TEKS BACAAN:
_ _ _
Oleh : vieDihardjo (Alumnus Hubungan Internasional)
Dana Moneter Internasional (IMF) merilis laporan World Enonomic Outlook April 2024 yang menyatakan bahwa Indonesia menduduki peringkat pertama pengangguran dari enam negara Asean yang disurvei. Jumlah pengangguran di Indonesia mencapai 5,2 persen dari total 279, 96 juta penduduk sementara Filipina menduduki urutan kedua pengangguran sebesar 5,1 persen dari total 114,16 juta penduduk. Cakupan pengangguran yang dimaksud adalah angkatan kerja yang berusia 15 tahun ke atas yang aktif mencari pekerjaan, tidak termasuk ibu rumah tangga, mahasiswa dan dan orang yang tidak aktif mencari pekerjaan.
Tingginya angka pengangguran kontradiktif dengan terus naiknya angka pekerja asing yang terus masuk ke Indonesia. Menghimpun data dari Kementerian Ketenagakerjaan terdapat 121.206 tenaga kerja asing di Indonesia pada tahun 2023 dan trennya terus mengalami kenaikan. Selain faktor tenaga kerja asing yang terus masuk ke dalam negeri dan menempati lowongan-lowongan kerja teknis yang seharusnya bisa ditempati oleh warga negara Indonesia. Akibatnya lowongan pekerjaan bagi tenaga kerja Indonesia (TKI) semakin berkurang.
_ _ _
DATA YANG DISEDIAKAN:
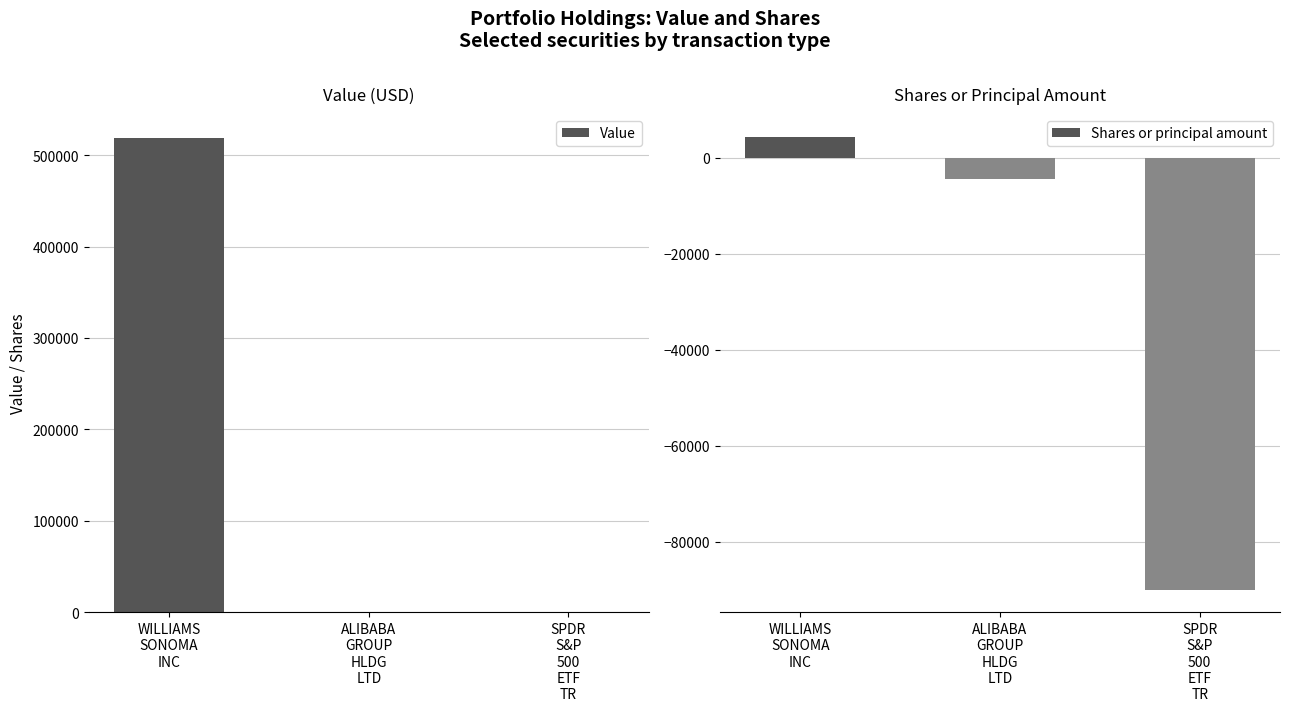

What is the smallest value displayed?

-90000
_ _ _
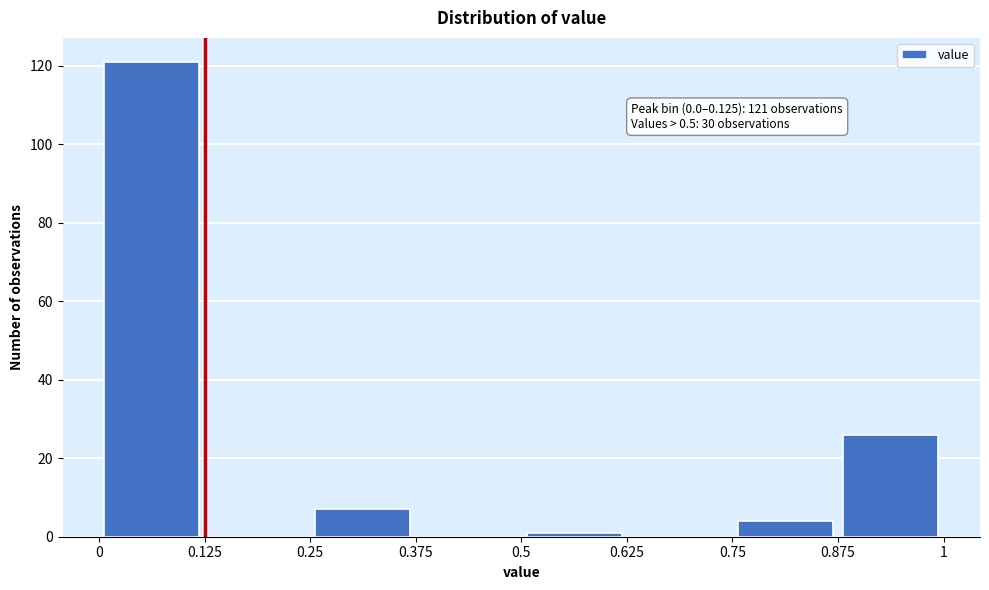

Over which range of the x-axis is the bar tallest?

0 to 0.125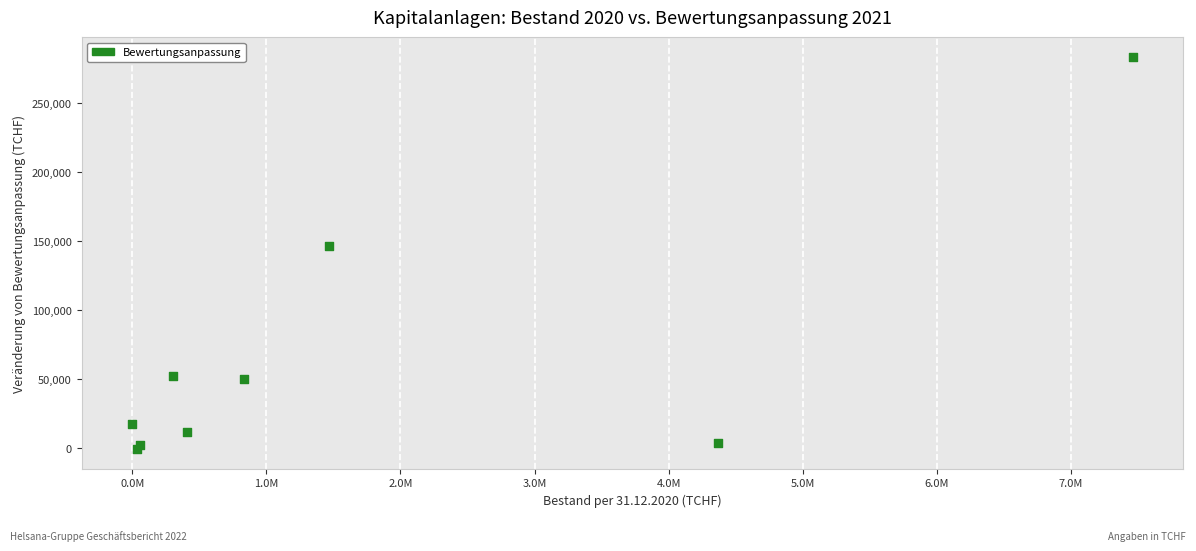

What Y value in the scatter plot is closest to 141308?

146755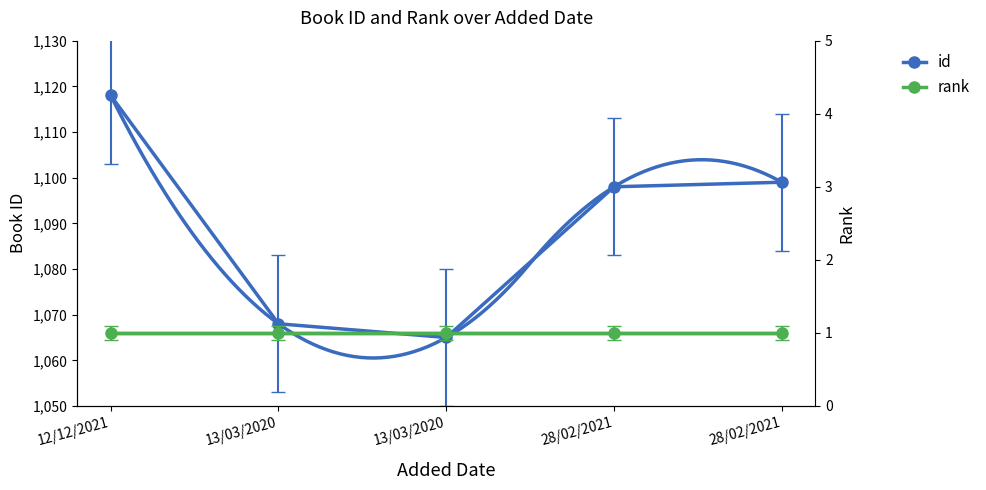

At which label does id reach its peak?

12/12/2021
_ _ _
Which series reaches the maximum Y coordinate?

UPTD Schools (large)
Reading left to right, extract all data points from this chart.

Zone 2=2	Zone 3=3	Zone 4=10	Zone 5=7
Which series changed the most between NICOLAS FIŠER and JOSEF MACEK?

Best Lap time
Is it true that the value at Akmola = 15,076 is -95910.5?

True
_ _ _
TUGAS YANG DIMINTA A:
Tentukan apakah setiap pernyataan berikut sesuai dengan teks bacaan. Jawab ya atau tidak, lalu kutip kata-kata penentunya dari teks bacaan tanpa diubah.
(i) Filipina berada di urutan kedua angka pengangguran.
(ii) Mahasiswa termasuk dalam cakupan pengangguran yang dimaksud.
(iii) Tren jumlah tenaga kerja asing di Indonesia menurun.
TUGAS YANG DIMINTA B:
Jawablah pertanyaan berikut berdasarkan teks bacaan.
(i) Lembaga apa yang merilis laporan tentang peringkat pengangguran?
(ii) Berapa negara Asean yang disurvei?
(iii) Menurut data Kementerian Ketenagakerjaan, berapa jumlah tenaga kerja asing di Indonesia pada tahun 2023?
TUGAS YANG DIMINTA C:
Salin bagian teks bacaan dari "Oleh : vieDihardjo" sampai "aktif mencari pekerjaan." tanpa mengubah apa pun.

JAWABAN TERTULIS A:
(i) Ya: "sementara Filipina menduduki urutan kedua pengangguran sebesar 5,1 persen"
(ii) Tidak: "tidak termasuk ibu rumah tangga, mahasiswa"
(iii) Tidak: "trennya terus mengalami kenaikan"

JAWABAN TERTULIS B:
(i) Dana Moneter Internasional (IMF)
(ii) Enam negara
(iii) 121.206 orang

JAWABAN TERTULIS C:
Oleh : vieDihardjo (Alumnus Hubungan Internasional)
Dana Moneter Internasional (IMF) merilis laporan World Enonomic Outlook April 2024 yang menyatakan bahwa Indonesia menduduki peringkat pertama pengangguran dari enam negara Asean yang disurvei. Jumlah pengangguran di Indonesia mencapai 5,2 persen dari total 279, 96 juta penduduk sementara Filipina menduduki urutan kedua pengangguran sebesar 5,1 persen dari total 114,16 juta penduduk. Cakupan pengangguran yang dimaksud adalah angkatan kerja yang berusia 15 tahun ke atas yang aktif mencari pekerjaan, tidak termasuk ibu rumah tangga, mahasiswa dan dan orang yang tidak aktif mencari pekerjaan.